Excerpted text:
****
Intelligent robotics

Intelligent robotics

Mark H. Lee

Springer-Verlag New York Inc.
2012
nidottu
An industrial robot routinely carrying out an assembly or welding task is an impressive sight. More important, when operated within its design conditions it is a reliable production machine which - depending on the manufacturing process being automated - is relatively quick to bring into operation and can often repay its capital cost within a year or two. Yet first impressions can be deceptive: if the workpieces deviate somewhat in size or position, or, worse; if a gripper slips or a feeder jams the whole system may halt and look very unimpressive indeed. This is mainly because the sum total of the system's knowledge is simply a list of a few variables describing a sequence of positions in space; the means of moving from one to the next; how to react to a few input signals; and how to give a few output commands to associated machines. The acquisition, orderly retention and effective use of knowledge are the crucial missing techniques whose inclusion over the coming years will transform today's industrial robot into a truly robotic system embodying the 'intelligent connection of perception to action'. The use of computers to implement these techniques is the domain of Artificial Intelligence (AI) (machine intelligence). Evidently, it is an essential ingredient in the future development of robotics; yet the relationship between AI practitioners and robotics engineers has been an uneasy one ever since the two disciplines were born.
****
According to the intelligent robotics text, within what period can an industrial robot often repay its capital cost?

Information supplied:
****
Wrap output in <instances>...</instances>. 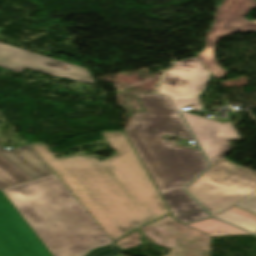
****
Exercise solution:
Within a year or two.